Monday, April 15, 2013

Using Sonar for steady Analyses of the Code Quality



The platform Sonar allows static code analyses of different projects and presents the results in a standardised form. Sonar applies some own rules enhanced by the rules of integrated tools as e.g. FindBugs, Checkstyle or PMD (for the Java world).

The experiences with Sonar used in a huge portfolio of applications are good. For Java there are more than 800 rules available, which are well described, can be activated and deactivated and can be configured regarding the severity of violations (e.g. Blocker, Critical, etc.) or parameters. Experience has shown that it is better not to use the standard configuration but to discus an own configuration with the most experienced developers and to rate less rather than more rules as blockers. Further it is important that the process model respectively the quality gates clearly define that e.g. it is forbidden to use a release as long as there are blockers, which at least are potential production defects.

Sonar Dashboard showing the results of a Code Analysis (Sample)
Additionally to these rules Sonar measures the comment density, the rate of commented or duplicated code, the cyclomatic complexity, the lack of cohesion in methods (LCOM4) and the class complexity (response for a class, RFC), which are proven indicators for the code quality. Based on an own coding styleguide, which should clearly define threshold values for these metrics, a Sonar profile can be used to set these thresholds for an indication of warnings and errors for each metric. This makes sure that each application being analyzed will be measured and rated by the same standard.

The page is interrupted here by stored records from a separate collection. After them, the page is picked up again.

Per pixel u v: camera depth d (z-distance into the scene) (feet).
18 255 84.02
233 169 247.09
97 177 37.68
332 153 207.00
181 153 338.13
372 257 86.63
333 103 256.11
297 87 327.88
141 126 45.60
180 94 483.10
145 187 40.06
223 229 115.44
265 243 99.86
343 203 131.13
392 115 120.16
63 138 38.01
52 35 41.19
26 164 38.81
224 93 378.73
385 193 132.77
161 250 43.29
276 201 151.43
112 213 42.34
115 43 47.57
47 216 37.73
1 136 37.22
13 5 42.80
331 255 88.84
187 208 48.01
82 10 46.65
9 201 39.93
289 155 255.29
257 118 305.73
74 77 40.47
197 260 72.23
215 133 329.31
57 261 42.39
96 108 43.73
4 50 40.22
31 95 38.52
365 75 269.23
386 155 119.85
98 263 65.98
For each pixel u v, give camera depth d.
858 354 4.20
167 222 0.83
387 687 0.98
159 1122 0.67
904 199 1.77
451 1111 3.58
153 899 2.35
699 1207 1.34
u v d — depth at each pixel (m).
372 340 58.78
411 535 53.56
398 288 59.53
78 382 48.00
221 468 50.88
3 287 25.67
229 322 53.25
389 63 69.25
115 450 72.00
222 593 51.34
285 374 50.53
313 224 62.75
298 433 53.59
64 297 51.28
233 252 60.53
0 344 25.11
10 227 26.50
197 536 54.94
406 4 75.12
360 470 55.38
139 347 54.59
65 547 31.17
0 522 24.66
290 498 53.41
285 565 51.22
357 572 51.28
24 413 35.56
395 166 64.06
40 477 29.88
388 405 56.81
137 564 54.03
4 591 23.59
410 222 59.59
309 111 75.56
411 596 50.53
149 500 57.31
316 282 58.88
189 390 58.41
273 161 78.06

Best practise is to integrate the Sonar code analysis in the build processes of the different applications. Then, after each new build, i.e. each night or continuously - according to the configuration, a new analysis result is available.

The Sonar web client presents the analysis results in dashboards and even in case of a huge portfolio of applications clearly structured. There are tools for e.g. the analysis of time courses or hotspots. The authorized user can drill-down for each violation into the code and, if required, declare it as false-positive.

The experience is that only with a tool such as Sonar the definition of a coding styleguide is really worthwhile, because the compliance can be checked without extensive time and in short intervals.